Chinaphantasien für deutsche Aktien

Es war ein ungewohntes Gefühl für die Apple-Manager. Sie sind nicht gewohnt, mit Gegenwind an der Börse vorlieb nehmen zu müssen.

Nach Jahren der Verehrung und rasant steigernder Kurse musste der Telefon- und Computerhersteller zuletzt Rückgänge beim Verkauf seines Hauptproduktes bekanntgeben. Von der temporären Apple-Malaise wurde die gesamte Börsenlandschaft vorübergehend angesteckt, wiewohl sich der Titel zum Ende des Monats wieder erholen konnte. 

Auffällig schwach gerierten sich im Mai zudem Aktien stationärer amerikanischer Einzelhändler. Große Kaufhausketten wie Nordstrom und Macys mussten mit ansehen, wie ihre Aktien kräftig unter die Räder gerieten. Auch spezialisierte Einzelhändler wie Williams Sonoma oder Bed Bath & Byond mussten deutlich Federn lassen. Insgesamt ist der stationäre Einzelhandel von der Furcht dominiert, der Internetversandhändler Amazon könnte weitere Marktanteile an sich ziehen. Die hohen Umsatzzuwächse bei Amazon im ersten Quartal scheinen diese Befürchtung zu bestätigen, wenngleich die allermeisten Einzelhändler ihrerseits ein stetig steigendes Online-Angebot parat haben. Positiv überraschen konnte hingegen Walmart, nachdem der größte Einzelhändler der Welt in den letzten Quartalen stets enttäusche. Luxusgüterhersteller standen hingegen angesichts magerer Quartalszahlen unter Abgabedruck. 

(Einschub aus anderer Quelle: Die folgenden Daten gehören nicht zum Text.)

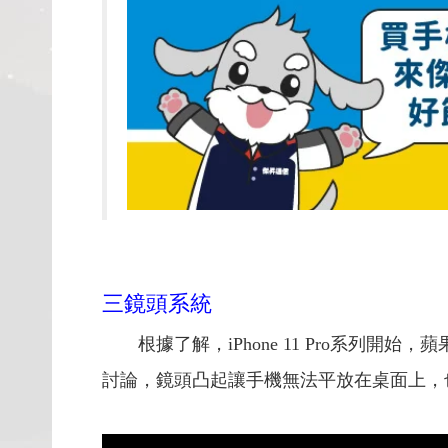
三鏡頭系統
根據了解，iPhone 11 Pro系
討論，鏡頭凸起讓手機無法平放在桌面上，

In Europa sorgte unterdessen der Maschinenbauer Kuka für Aufsehen, nachdem ein chinesisches Unternehmen mit dem Namen Midea ein feistes Übernahmeangebot unterbreitete. Während aber die Eigentümer von Kuka frohlockten, löste die Offerte bei der Bundesregierung Nervosität aus. Ganz in der Tradition Frankreichs erklärte man Kuka zum nationalen Heiligtum und versuchte eine teutonische Übernahme zu orchestrieren. Hier – und nicht in Sonntagsreden - kann das staunende Publikum bewundern, wie es um die marktwirtschaftliche Gesinnung der großen Koalition bestellt ist. 

Kursentwicklung Kuka seit Beginn 2015

Bei dem Übernahmeangebot für Kuka handelt es sich keineswegs um einen Einzelfall. Auch für den Hersteller von Halbleiterkomponenten Aixtron zeigte sich chinesisches Interesse, indem der Investmentfonds FGC ein Übernahmeangebot vorlegte. Bereits vor Monaten gab es bei dem Machinenbauer Manz AG Avancen von Seiten der Shanghai Electric Group.

Schließlich geriet zum Monatsschluss auch der Graphitelektrodenhersteller SGL Carbon aus Wiesbaden in den Fokus der Aufmerksamkeit, nachdem auch dort ein Unternehmen aus dem Reich der Mitte Kaufinteresse signalisierte. Angesichts des guten Leumunds, den deutsche Technik in China besitzt, scheint sich eine Tendenz zu etablieren, auf dem deutschen Aktienmarkt auf Einkaufstour zu gehen. Für die bisherigen Eigentümer von Kuka, Aixtron und SGL Carbon hat sich dieses asiatische Interesse ohne lange Verzögerung in deutlich erhöhten Kursen für ihre Aktien niedergeschlagen. Dabei stehen die Chinesen nicht allein da. Vor einigen Monaten war die Gildemeister AG aus Bielefeld von dem japanischen Partner Mori Seiki übernommen worden. 

Apropos Übernahmen; die Bayer AG macht sich anheischig, den amerikanischen Saatguthersteller Monsanto zu übernehmen. An der Börse löste diese Meldung die Sorge aus, Bayer könnte sich angesichts des hohen Kaufpreises von mindestens 45 Milliarden US-Dollar zuzüglich Schulden überheben. Denn die vielen Hinweise auf den schwierigen Ruf von Monsanto können nicht darüber hinweg täuschen, dass der Titel an der Börse durchaus hohe Wertschätzung besitzt, wie man unschwer an den hohen Bewertungsmultiplikatoren ablesen kann. Das Management des Saatgutkonzerns lehnte die Offerte postwendend mit der Begründung eines zu niedrigen Kaufpreises ab. Bayer, ein Unternehmen das zu 80 Prozent von ausländischen Anlegern besessen wird, sah sich inzwischen genötigt, seinen deutschen Beschäftigten eine Beschäftigungsgarantie für den Fall der Übernahme auszusprechen.